Which brings me back to the original question: am I glad I chose advertising? And the answer is yes, ultimately, I am.
I'm glad to be in advertising because I get to make ads. Ninety-nine percent of the world goes to work to make money. We go to work to make words and pictures. And if we make good words and pictures, we make pretty decent money, too.
I'm glad to be in advertising because it keeps changing. If we were still confined to making 30-second commercials and spread ads, I think I'd need about seven Red Bulls a day to get anything done.
I'm glad to be in advertising because I'm in my mid-40s but am asked to think like I'm 28. In what other industry are you rewarded for not growing up?
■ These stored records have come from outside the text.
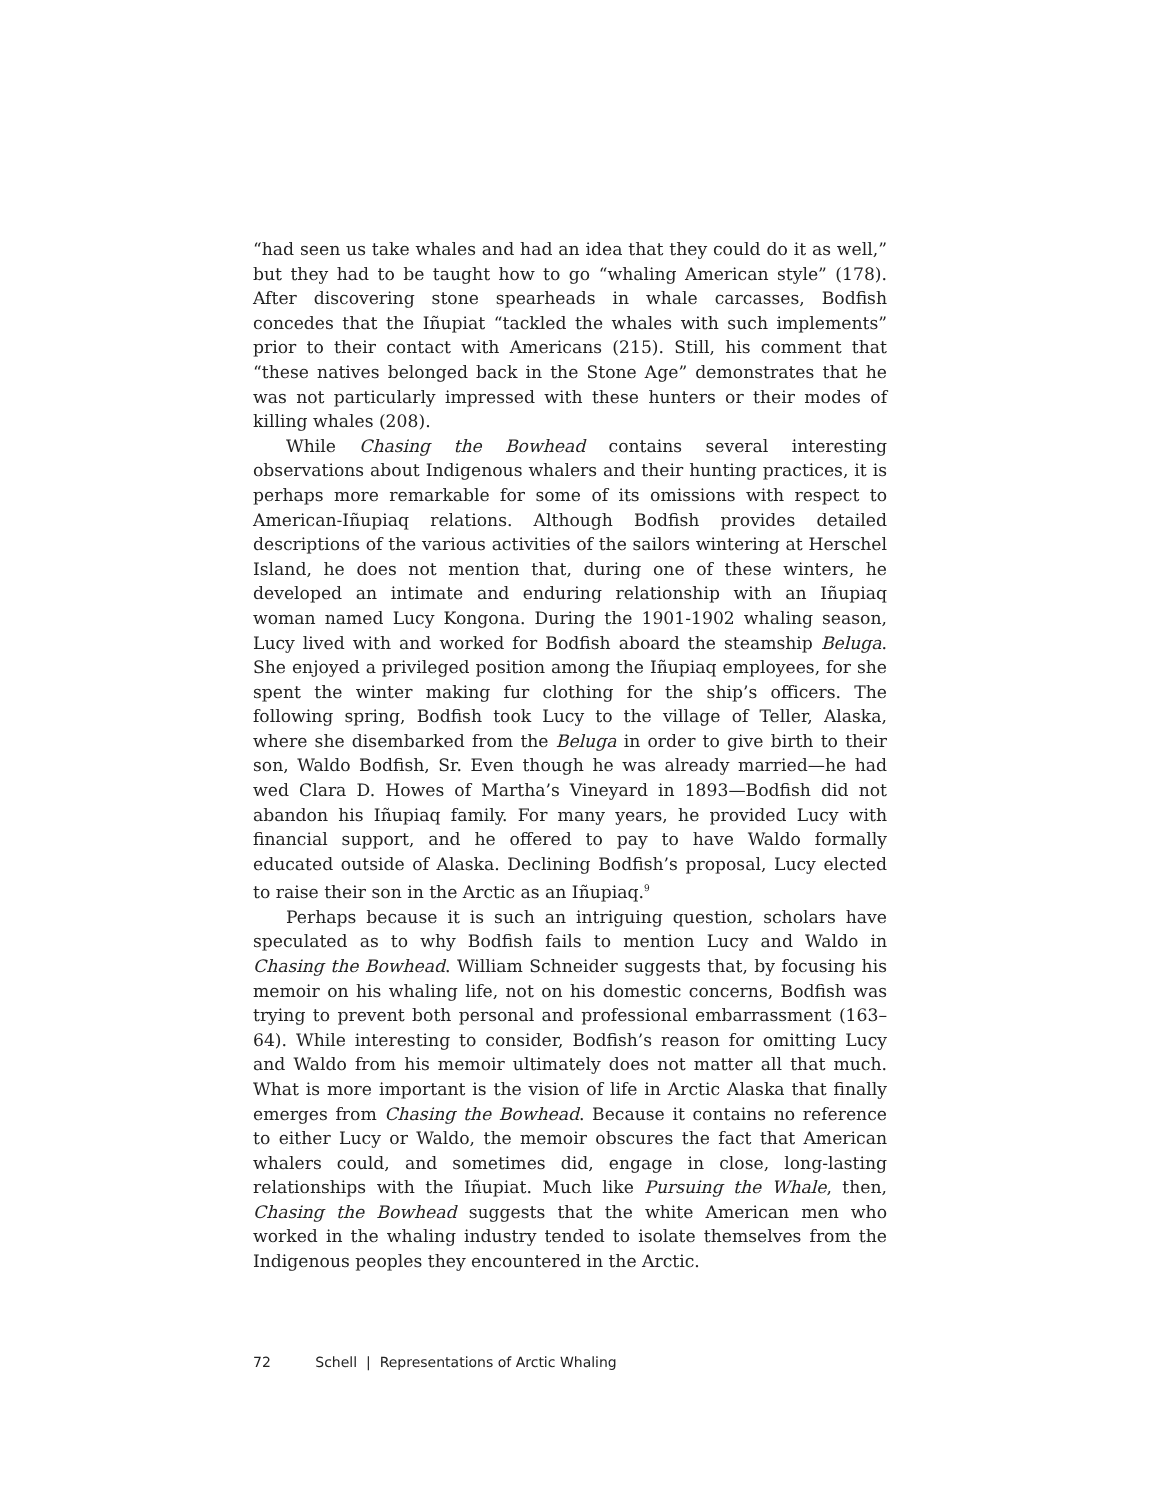“had seen us take whales and had an idea that they could do it as well,” but they had to be taught how to go “whaling American style” (178). After discovering stone spearheads in whale carcasses, Bodfish concedes that the Iñupiat “tackled the whales with such implements” prior to their contact with Americans (215). Still, his comment that “these natives belonged back in the Stone Age” demonstrates that he was not particularly impressed with these hunters or their modes of killing whales (208).
While Chasing the Bowhead contains several interesting observations about Indigenous whalers and their hunting practices, it is perhaps more remarkable for some of its omissions with respect to American-Iñupiaq relations. Although Bodfish provides detailed descriptions of the various activities of the sailors wintering at Herschel Island, he does not mention that, during one of these winters, he developed an intimate and enduring relationship with an Iñupiaq woman named Lucy Kongona. During the 1901-1902 whaling season, Lucy lived with and worked for Bodfish aboard the steamship Beluga. She enjoyed a privileged position among the Iñupiaq employees, for she spent the winter making fur clothing for the ship’s officers. The following spring, Bodfish took Lucy to the village of Teller, Alaska, where she disembarked from the Beluga in order to give birth to their son, Waldo Bodfish, Sr. Even though he was already married—he had wed Clara D. Howes of Martha’s Vineyard in 1893—Bodfish did not abandon his Iñupiaq family. For many years, he provided Lucy with financial support, and he offered to pay to have Waldo formally educated outside of Alaska. Declining Bodfish’s proposal, Lucy elected to raise their son in the Arctic as an Iñupiaq.<sup>9</sup>
Perhaps because it is such an intriguing question, scholars have speculated as to why Bodfish fails to mention Lucy and Waldo in Chasing the Bowhead. William Schneider suggests that, by focusing his memoir on his whaling life, not on his domestic concerns, Bodfish was trying to prevent both personal and professional embarrassment (163–64). While interesting to consider, Bodfish’s reason for omitting Lucy and Waldo from his memoir ultimately does not matter all that much. What is more important is the vision of life in Arctic Alaska that finally emerges from Chasing the Bowhead. Because it contains no reference to either Lucy or Waldo, the memoir obscures the fact that American whalers could, and sometimes did, engage in close, long-lasting relationships with the Iñupiat. Much like Pursuing the Whale, then, Chasing the Bowhead suggests that the white American men who worked in the whaling industry tended to isolate themselves from the Indigenous peoples they encountered in the Arctic.
72 Schell | Representations of Arctic Whaling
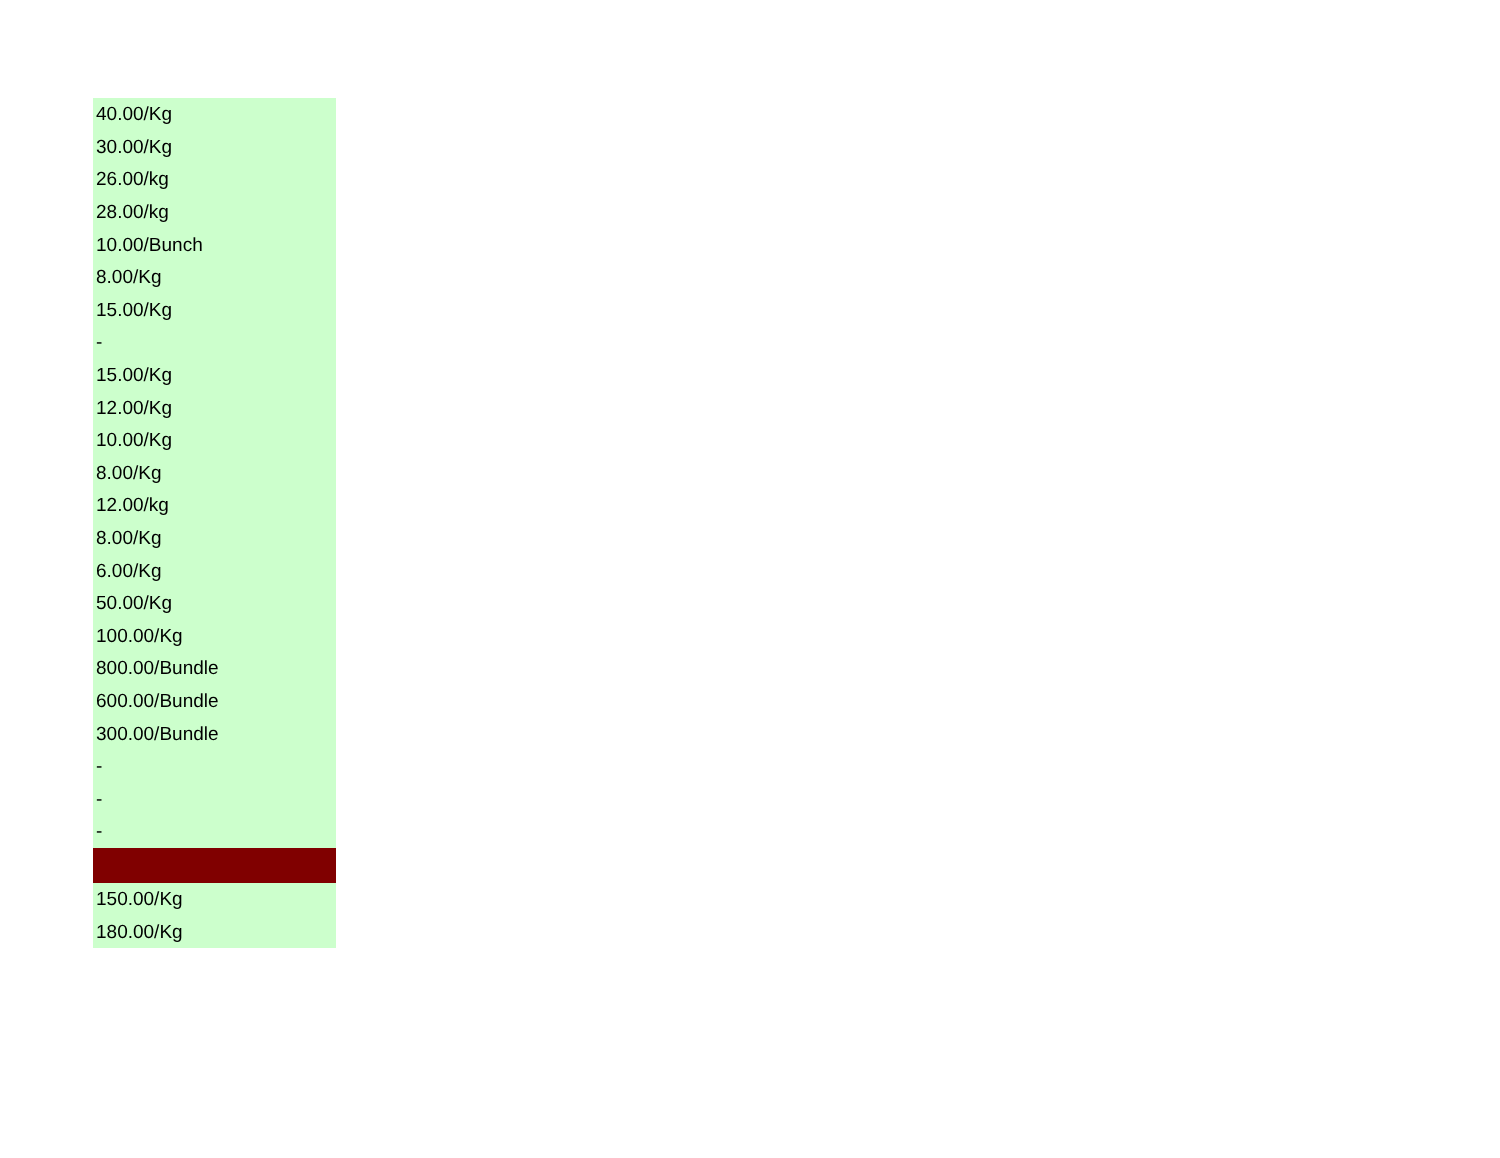| 40.00/Kg |
| 30.00/Kg |
| 26.00/kg |
| 28.00/kg |
| 10.00/Bunch |
| 8.00/Kg |
| 15.00/Kg |
| - |
| 15.00/Kg |
| 12.00/Kg |
| 10.00/Kg |
| 8.00/Kg |
| 12.00/kg |
| 8.00/Kg |
| 6.00/Kg |
| 50.00/Kg |
| 100.00/Kg |
| 800.00/Bundle |
| 600.00/Bundle |
| 300.00/Bundle |
| - |
| - |
| - |
| 150.00/Kg |
| 180.00/Kg |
A couple weeks ago, I was getting dressed for work around five in the morning. I left the lights off so my wife, Beth, and my seven-year-old son, Ben, who had crawled into bed with us, could sleep. As I stumbled around in the dark, I had one of those now familiar existential ad moments where I muttered to myself, out loud, to no one in particular, "What the hell am I doing?"
But this time, from under the covers, my newly awakened and sharply observant son piped up with the answer, "You're putting on your pants, Dad".
And so I was. And so I will continue to do. Partly because it would be off-putting to many people if I showed up for work half-naked.
And partly because, as silly and self-important and irrelevant and sometimes meaningless as it can often be, I still kinda love making ads.
Jamie Barrett is creative director and partner at Goodby, Silverstein & Partners, San Francisco.